A body corporate, with respect to submitting a building defects report either to a builder to carry out rectification work or to go to QBCC, can submit any number of reports and make any number of claims to QBCC for the rectification of residential building defects. In addition to that, a body corporate or a committee can make a decision to procure so to facilitate and engage experts to do any number of expert reports regarding their building. And that could happen at the first Annual General Meeting and anywhere up to the 10th Annual General Meeting.

The purpose of the change in the module is simply to bring the matter to the attention of the body corporate and its committee to say you are a new building. During the first three to six years of your body corporate that potentially could be latent defects or in the earliest stages of your building, there could be minor defects while the builder is still around. And we want you to put forward that motion where it’s a legal requirement for you to obtain a defects liability report about residential building defects affecting your building. That’s all that section really deals with.

From my perspective, I wanted the legislators to go further with their change to the module. I wanted the legislators to do what we recommend body corporates do, which is at their first Annual General Meeting.

So this is the first time that a body corporate is in control of the meeting after the initial period from the original owner. But at that time, it consider the type of motions to go on its first Annual General Meeting, and at that time, say we want to hire an independent expert to look over all our aspects of common property and report to us as to whether or not there is any problems within our building. Because at that first Annual General Meeting, it’s quite possible that the original owner, the developer, still exists and that the builder is still attending to other defects pursuant to the building contract it signed with the original owner. 

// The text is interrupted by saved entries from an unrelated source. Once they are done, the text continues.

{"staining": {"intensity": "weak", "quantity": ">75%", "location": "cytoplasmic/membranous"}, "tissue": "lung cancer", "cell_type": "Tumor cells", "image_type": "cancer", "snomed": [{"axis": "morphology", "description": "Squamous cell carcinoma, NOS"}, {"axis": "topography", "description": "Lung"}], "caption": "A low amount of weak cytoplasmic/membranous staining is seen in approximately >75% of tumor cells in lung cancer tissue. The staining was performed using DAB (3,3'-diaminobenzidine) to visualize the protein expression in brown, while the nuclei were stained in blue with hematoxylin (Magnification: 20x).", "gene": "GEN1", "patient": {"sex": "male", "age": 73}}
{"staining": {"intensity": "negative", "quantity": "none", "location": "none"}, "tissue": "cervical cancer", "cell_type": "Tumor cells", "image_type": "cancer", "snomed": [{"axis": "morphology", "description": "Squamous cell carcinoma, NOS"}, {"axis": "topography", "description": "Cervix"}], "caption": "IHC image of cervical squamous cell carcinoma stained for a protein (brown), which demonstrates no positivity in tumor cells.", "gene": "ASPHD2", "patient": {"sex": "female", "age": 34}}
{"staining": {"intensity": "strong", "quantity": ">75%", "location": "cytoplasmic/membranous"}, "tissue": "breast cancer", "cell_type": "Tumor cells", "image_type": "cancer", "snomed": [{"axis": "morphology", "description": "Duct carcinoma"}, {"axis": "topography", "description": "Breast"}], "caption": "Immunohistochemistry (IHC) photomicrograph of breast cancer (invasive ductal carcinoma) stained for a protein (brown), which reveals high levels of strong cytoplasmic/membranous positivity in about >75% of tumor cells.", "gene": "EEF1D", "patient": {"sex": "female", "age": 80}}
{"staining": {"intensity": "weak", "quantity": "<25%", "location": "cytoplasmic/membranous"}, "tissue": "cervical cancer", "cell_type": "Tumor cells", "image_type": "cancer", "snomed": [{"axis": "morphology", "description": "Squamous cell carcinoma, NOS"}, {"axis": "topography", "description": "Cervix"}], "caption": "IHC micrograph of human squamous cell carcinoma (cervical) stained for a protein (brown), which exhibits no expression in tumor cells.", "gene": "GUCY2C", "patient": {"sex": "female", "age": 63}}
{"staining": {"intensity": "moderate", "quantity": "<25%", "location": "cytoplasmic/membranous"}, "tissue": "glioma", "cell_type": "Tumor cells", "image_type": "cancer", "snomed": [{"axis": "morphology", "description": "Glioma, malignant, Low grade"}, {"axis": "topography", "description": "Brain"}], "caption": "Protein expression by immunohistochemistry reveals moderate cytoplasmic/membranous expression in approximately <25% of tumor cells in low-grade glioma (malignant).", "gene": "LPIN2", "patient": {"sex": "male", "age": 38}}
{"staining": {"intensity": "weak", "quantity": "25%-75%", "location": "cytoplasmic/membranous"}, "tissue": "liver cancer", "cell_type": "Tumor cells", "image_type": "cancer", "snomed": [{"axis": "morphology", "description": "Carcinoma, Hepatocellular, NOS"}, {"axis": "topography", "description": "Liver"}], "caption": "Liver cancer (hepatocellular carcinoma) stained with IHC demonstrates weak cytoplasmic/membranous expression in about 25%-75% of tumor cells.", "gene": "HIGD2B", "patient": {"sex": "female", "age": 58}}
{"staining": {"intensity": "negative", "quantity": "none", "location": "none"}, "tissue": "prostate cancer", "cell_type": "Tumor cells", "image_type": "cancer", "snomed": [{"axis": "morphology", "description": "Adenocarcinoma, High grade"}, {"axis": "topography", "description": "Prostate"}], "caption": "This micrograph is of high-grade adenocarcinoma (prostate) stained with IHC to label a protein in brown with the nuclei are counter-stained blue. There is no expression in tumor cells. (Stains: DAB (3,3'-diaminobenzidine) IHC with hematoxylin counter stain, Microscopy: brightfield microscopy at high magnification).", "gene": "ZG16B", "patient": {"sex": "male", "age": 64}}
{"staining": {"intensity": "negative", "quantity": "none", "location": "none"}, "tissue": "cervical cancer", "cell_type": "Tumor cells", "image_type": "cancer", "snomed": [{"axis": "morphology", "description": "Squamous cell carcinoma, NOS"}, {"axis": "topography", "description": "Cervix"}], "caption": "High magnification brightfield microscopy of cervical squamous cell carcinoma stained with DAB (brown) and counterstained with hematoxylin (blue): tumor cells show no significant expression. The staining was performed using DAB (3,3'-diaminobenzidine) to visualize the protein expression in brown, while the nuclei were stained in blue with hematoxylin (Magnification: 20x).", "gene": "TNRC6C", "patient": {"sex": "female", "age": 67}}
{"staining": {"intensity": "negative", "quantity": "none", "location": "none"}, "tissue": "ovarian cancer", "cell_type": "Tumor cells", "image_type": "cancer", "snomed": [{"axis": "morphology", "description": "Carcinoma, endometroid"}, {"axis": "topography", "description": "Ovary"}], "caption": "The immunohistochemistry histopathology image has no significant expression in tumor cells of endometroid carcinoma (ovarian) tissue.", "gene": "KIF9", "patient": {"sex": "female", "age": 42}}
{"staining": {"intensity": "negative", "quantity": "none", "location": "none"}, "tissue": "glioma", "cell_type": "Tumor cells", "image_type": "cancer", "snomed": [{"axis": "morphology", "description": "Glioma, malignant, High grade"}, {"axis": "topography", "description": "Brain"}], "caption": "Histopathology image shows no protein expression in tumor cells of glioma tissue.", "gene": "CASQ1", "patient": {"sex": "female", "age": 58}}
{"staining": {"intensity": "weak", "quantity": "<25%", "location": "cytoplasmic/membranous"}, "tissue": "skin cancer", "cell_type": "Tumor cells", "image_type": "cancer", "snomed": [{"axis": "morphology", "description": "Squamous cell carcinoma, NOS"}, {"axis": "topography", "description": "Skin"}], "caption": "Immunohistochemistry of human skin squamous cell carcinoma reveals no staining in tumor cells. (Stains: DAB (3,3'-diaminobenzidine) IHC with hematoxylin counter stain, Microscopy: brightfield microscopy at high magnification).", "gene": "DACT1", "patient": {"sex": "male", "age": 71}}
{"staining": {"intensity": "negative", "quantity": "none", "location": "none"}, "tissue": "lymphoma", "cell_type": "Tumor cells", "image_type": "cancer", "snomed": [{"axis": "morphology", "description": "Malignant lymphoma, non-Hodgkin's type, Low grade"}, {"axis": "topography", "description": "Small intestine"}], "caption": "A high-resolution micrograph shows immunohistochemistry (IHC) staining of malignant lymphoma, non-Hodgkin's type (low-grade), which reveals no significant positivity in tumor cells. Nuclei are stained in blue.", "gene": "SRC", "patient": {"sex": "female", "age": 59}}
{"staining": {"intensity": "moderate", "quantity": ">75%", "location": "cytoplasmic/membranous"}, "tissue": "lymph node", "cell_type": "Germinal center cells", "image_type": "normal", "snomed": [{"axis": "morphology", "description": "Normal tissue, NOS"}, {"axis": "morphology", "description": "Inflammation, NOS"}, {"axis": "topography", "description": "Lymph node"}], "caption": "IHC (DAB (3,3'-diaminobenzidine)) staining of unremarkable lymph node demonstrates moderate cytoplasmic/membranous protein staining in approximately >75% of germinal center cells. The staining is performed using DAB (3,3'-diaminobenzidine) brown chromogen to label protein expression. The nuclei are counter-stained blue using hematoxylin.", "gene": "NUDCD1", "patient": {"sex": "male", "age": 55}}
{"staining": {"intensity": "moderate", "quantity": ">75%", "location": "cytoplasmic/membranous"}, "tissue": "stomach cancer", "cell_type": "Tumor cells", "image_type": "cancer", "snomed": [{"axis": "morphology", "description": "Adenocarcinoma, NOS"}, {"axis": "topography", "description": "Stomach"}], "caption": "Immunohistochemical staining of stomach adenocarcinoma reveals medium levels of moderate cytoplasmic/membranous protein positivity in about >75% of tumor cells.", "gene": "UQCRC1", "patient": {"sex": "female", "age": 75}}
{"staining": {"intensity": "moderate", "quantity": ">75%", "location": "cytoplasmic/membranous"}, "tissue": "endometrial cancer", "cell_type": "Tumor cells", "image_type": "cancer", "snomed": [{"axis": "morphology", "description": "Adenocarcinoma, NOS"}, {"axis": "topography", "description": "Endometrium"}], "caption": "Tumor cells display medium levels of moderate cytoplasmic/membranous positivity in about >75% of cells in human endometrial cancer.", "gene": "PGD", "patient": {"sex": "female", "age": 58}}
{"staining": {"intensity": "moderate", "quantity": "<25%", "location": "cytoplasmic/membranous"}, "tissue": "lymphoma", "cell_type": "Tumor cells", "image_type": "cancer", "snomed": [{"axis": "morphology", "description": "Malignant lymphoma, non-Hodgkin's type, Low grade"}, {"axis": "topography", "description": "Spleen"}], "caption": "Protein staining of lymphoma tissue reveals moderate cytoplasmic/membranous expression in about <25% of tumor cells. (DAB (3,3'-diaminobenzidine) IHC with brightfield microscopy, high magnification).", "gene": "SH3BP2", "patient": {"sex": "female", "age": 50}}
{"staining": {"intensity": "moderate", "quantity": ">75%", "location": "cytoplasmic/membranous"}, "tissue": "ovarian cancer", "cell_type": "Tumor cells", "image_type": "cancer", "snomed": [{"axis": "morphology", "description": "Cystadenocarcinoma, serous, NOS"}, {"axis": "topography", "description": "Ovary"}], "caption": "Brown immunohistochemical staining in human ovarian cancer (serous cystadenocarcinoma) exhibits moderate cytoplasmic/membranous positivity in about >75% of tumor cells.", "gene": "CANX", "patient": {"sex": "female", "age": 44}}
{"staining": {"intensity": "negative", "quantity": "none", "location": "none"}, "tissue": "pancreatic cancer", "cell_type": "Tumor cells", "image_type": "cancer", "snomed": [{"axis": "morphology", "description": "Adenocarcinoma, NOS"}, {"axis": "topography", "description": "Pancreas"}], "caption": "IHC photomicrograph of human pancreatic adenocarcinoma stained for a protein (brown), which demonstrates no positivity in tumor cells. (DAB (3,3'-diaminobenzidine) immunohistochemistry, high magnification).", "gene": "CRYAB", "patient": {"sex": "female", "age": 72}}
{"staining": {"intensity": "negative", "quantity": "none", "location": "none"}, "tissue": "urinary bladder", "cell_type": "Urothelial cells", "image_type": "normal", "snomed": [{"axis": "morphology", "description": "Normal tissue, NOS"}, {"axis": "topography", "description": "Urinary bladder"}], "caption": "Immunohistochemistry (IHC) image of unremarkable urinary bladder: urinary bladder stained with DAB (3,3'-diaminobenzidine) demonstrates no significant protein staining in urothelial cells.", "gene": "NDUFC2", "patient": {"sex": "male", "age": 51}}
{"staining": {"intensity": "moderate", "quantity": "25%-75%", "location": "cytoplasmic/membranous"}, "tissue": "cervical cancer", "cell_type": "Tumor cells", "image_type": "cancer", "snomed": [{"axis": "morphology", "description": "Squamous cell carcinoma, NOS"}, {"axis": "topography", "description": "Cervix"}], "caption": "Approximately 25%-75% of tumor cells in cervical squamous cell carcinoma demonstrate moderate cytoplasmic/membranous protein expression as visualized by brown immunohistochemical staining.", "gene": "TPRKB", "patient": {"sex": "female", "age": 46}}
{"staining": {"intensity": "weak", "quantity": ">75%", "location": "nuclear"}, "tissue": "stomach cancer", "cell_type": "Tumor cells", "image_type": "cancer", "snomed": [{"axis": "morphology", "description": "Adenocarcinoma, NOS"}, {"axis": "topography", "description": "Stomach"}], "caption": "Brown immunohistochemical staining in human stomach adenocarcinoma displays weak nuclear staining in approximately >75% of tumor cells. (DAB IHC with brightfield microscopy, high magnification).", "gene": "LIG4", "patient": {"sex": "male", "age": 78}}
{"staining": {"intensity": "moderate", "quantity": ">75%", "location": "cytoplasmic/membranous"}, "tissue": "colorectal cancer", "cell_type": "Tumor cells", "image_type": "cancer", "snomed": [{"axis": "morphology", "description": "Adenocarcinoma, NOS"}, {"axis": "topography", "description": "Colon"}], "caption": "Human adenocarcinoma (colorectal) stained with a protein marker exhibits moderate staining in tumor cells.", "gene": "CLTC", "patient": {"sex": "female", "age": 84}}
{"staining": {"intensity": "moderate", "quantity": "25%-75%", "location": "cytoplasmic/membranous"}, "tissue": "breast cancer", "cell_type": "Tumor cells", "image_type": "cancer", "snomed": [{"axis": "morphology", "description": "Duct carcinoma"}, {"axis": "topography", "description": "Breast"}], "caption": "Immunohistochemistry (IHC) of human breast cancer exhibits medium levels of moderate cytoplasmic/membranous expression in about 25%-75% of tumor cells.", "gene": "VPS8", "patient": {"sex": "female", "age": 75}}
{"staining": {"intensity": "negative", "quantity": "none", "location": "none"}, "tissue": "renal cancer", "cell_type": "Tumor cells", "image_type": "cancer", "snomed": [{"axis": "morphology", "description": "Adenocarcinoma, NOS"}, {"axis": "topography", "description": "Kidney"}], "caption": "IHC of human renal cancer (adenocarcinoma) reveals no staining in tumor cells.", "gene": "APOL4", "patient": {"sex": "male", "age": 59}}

So I would have liked the legislators to have actually made it mandatory at that time for a body corporate lawyers Gold Coast its first Annual General Meeting to specifically deal with those residential building defects. Obviously, this is a very big topic at the moment, particularly when we look at what happened in Miami in the United States with the falling down of that building and we’ll certainly learn a lot in the future with respect to those types of buildings, but particularly here in Queensland where we have substantial building work and new builds going on at the moment which are in the vicinity of the beachfront, they’re built on sand, are affected by weather, are affected by poor building practices and are affected by sinkholes. We are going to really need to focus in the future on residential building defects and we need to start looking at those issues now. 

So just a reminder when you’re dealing with a new build and particularly at your second Annual General Meeting, remember the new requirement in the module. But based on my recommendation, take it a step further and deal with those issues at your first Annual General Meeting. 

Thank you very much for taking the time to listen to me today. As you are aware, I’m Juliette Nairn of OMB Solicitors and residential building defects and dealing with them from a body corporate lawyers Gold Coast perspective is something that I have done since 1997 and it’s something that I’m quite passionate in making sure that we’re increasing the building standards within our body corporate buildings, particularly in Queensland.